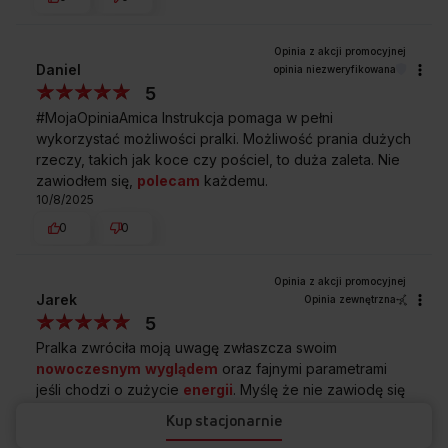
Daniel
opinia niezweryfikowana
5
#MojaOpiniaAmica Instrukcja pomaga w pełni
wykorzystać możliwości pralki. Możliwość prania dużych
rzeczy, takich jak koce czy pościel, to duża zaleta. Nie
zawiodłem się,
polecam
każdemu.
10/8/2025
0
0
Jarek
Opinia zewnętrzna
5
Pralka zwróciła moją uwagę zwłaszcza swoim
nowoczesnym
wyglądem
oraz fajnymi parametrami
jeśli chodzi o zużycie
energii
. Myślę że nie zawiodę się
na tej marce. #MojaOpiniaAmica
Kup stacjonarnie
11/28/2024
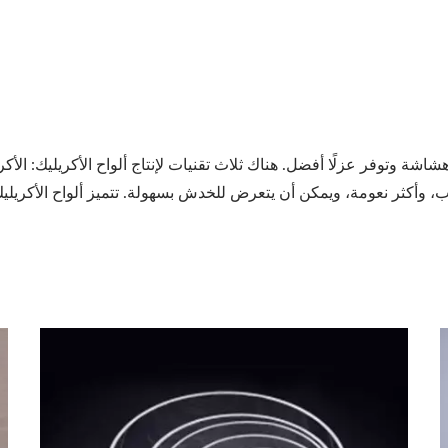
 هشاشة وتوفر عزلًا أفضل. هناك ثلاث تقنيات لإنتاج ألواح الأكريليك: ال
ب، وأكثر نعومة، ويمكن أن يتعرض للخدش بسهولة. تتميز ألواح الأكريلي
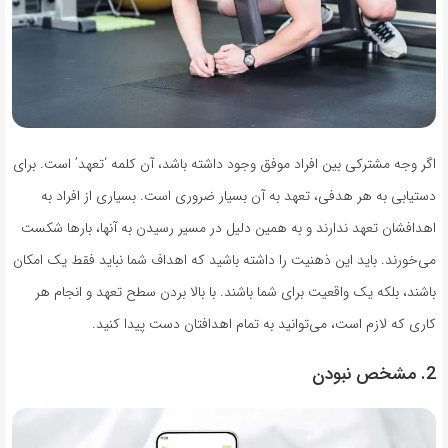
اگر وجه مشترکی بین افراد موفق وجود داشته باشد، آن کلمه ‘تعهد’ است. برای
دستیابی به هر هدفی، تعهد به آن بسیار ضروری است. بسیاری از افراد به
اهدافشان تعهد ندارند و به همین دلیل در مسیر رسیدن به آنها، بارها شکست
می‌خورند. باید این ذهنیت را داشته باشید که اهداف شما نباید فقط یک امکان
باشند، بلکه یک واقعیت برای شما باشند. با بالا بردن سطح تعهد و انجام هر
کاری که لازم است، می‌توانید به تمام اهدافتان دست پیدا کنید.
2. مشخص نبودن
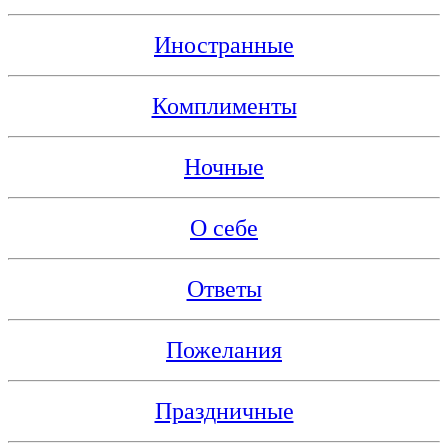
Иностранные
Комплименты
Ночные
О себе
Ответы
Пожелания
Праздничные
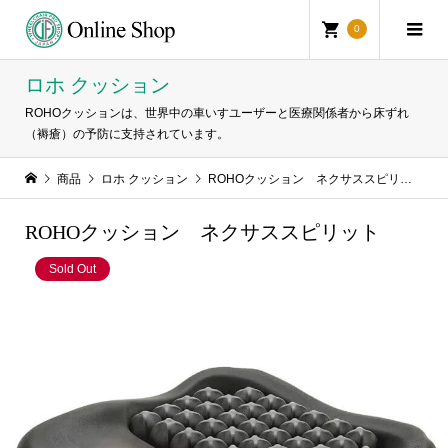
0
ロホ クッション
ROHOクッションは、世界中の車いすユーザーと医療関係者から床ずれ
（褥瘡）の予防に支持されています。
商品
ロホ クッション
ROHOクッション ネクサススピリット
ROHOクッション ネクサススピリット
Sold Out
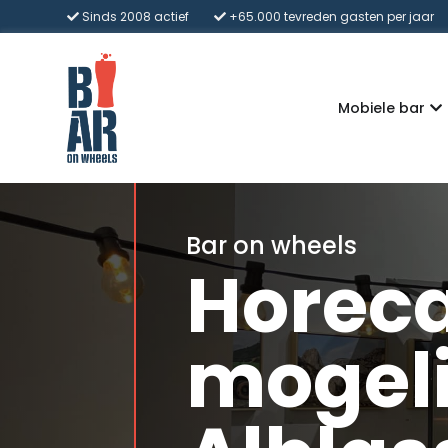
Sinds 2008 actief
+65.000 tevreden gasten per jaar
Mobiele bar
Bar on wheels
Horec
mogeli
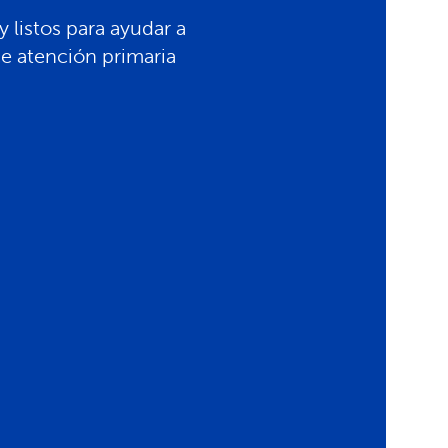
 listos para ayudar a
e atención primaria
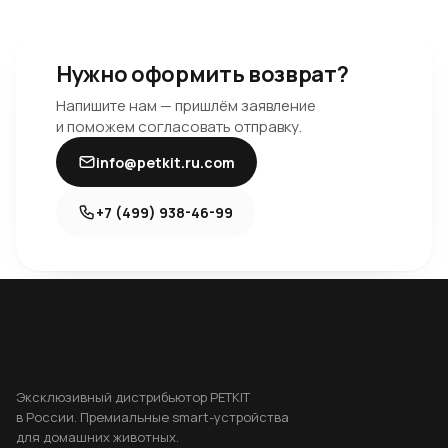
Нужно оформить возврат?
Напишите нам — пришлём заявление
и поможем согласовать отправку.
info@petkit.ru.com
+7 (499) 938-46-99
Эксклюзивный дистрибьютор PETKIT
в России. Премиальные smart-устройства
для домашних животных.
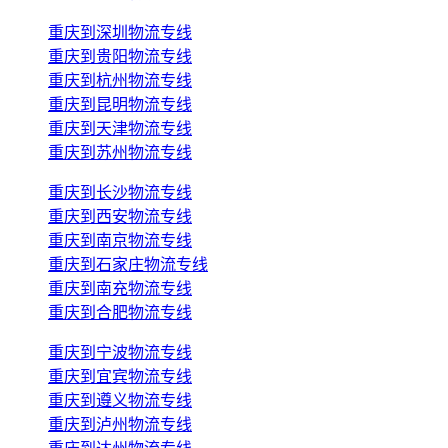
重庆到深圳物流专线
重庆到贵阳物流专线
重庆到杭州物流专线
重庆到昆明物流专线
重庆到天津物流专线
重庆到苏州物流专线
重庆到长沙物流专线
重庆到西安物流专线
重庆到南京物流专线
重庆到石家庄物流专线
重庆到南充物流专线
重庆到合肥物流专线
重庆到宁波物流专线
重庆到宜宾物流专线
重庆到遵义物流专线
重庆到泸州物流专线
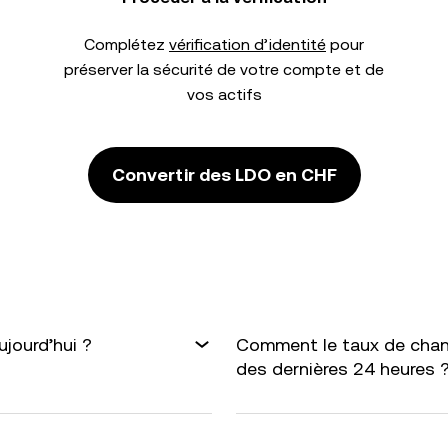
Complétez
vérification d’identité
pour
préserver la sécurité de votre compte et de
vos actifs
Convertir des LDO en CHF
jourd’hui ?
Comment le taux de chan
des dernières 24 heures 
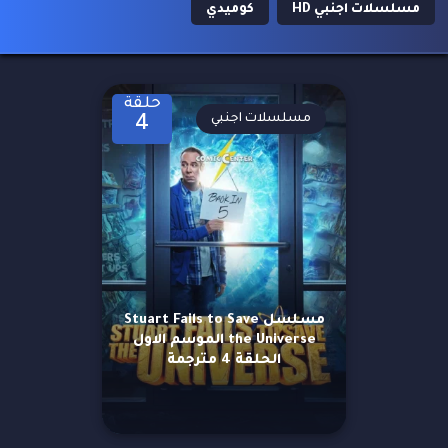
مسلسلات اجنبي HD
كوميدي
حلقة
مسلسلات اجنبي
4
مسلسل Stuart Fails to Save
the Universe الموسم الاول
الحلقة 4 مترجمة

+++

Reproduce the text read from every entry above, line for line and unchanged. Leave the pictures out of your answer.

Daniel
opinia niezweryfikowana
5
#MojaOpiniaAmica Instrukcja pomaga w pełni
wykorzystać możliwości pralki. Możliwość prania dużych
rzeczy, takich jak koce czy pościel, to duża zaleta. Nie
zawiodłem się,
polecam
każdemu.
10/8/2025
0
0
Jarek
Opinia zewnętrzna
5
Pralka zwróciła moją uwagę zwłaszcza swoim
nowoczesnym
wyglądem
oraz fajnymi parametrami
jeśli chodzi o zużycie
energii
. Myślę że nie zawiodę się
na tej marce. #MojaOpiniaAmica
Kup stacjonarnie
11/28/2024
 هشاشة وتوفر عزلًا أفضل. هناك ثلاث تقنيات لإنتاج ألواح الأكريليك: ال
ب، وأكثر نعومة، ويمكن أن يتعرض للخدش بسهولة. تتميز ألواح الأكريلي
اگر وجه مشترکی بین افراد موفق وجود داشته باشد، آن کلمه ‘تعهد’ است. برای
دستیابی به هر هدفی، تعهد به آن بسیار ضروری است. بسیاری از افراد به
اهدافشان تعهد ندارند و به همین دلیل در مسیر رسیدن به آنها، بارها شکست
می‌خورند. باید این ذهنیت را داشته باشید که اهداف شما نباید فقط یک امکان
باشند، بلکه یک واقعیت برای شما باشند. با بالا بردن سطح تعهد و انجام هر
کاری که لازم است، می‌توانید به تمام اهدافتان دست پیدا کنید.
2. مشخص نبودن
Иностранные
Комплименты
Ночные
О себе
Ответы
Пожелания
Праздничные
0
ロホ クッション
ROHOクッションは、世界中の車いすユーザーと医療関係者から床ずれ
（褥瘡）の予防に支持されています。
商品
ロホ クッション
ROHOクッション ネクサススピリット
ROHOクッション ネクサススピリット
Sold Out
Sinds 2008 actief
+65.000 tevreden gasten per jaar
Mobiele bar
Bar on wheels
Horec
mogeli
 listos para ayudar a
e atención primaria
Нужно оформить возврат?
Напишите нам — пришлём заявление
и поможем согласовать отправку.
info@petkit.ru.com
+7 (499) 938-46-99
Эксклюзивный дистрибьютор PETKIT
в России. Премиальные smart-устройства
для домашних животных.
重庆到深圳物流专线
重庆到贵阳物流专线
重庆到杭州物流专线
重庆到昆明物流专线
重庆到天津物流专线
重庆到苏州物流专线
重庆到长沙物流专线
重庆到西安物流专线
重庆到南京物流专线
重庆到石家庄物流专线
重庆到南充物流专线
重庆到合肥物流专线
重庆到宁波物流专线
重庆到宜宾物流专线
重庆到遵义物流专线
重庆到泸州物流专线
Complétez
vérification d’identité
pour
préserver la sécurité de votre compte et de
vos actifs
Convertir des LDO en CHF
jourd’hui ?
Comment le taux de chan
des dernières 24 heures 
مسلسلات اجنبي HD
كوميدي
حلقة
مسلسلات اجنبي
4
مسلسل Stuart Fails to Save
the Universe الموسم الاول
الحلقة 4 مترجمة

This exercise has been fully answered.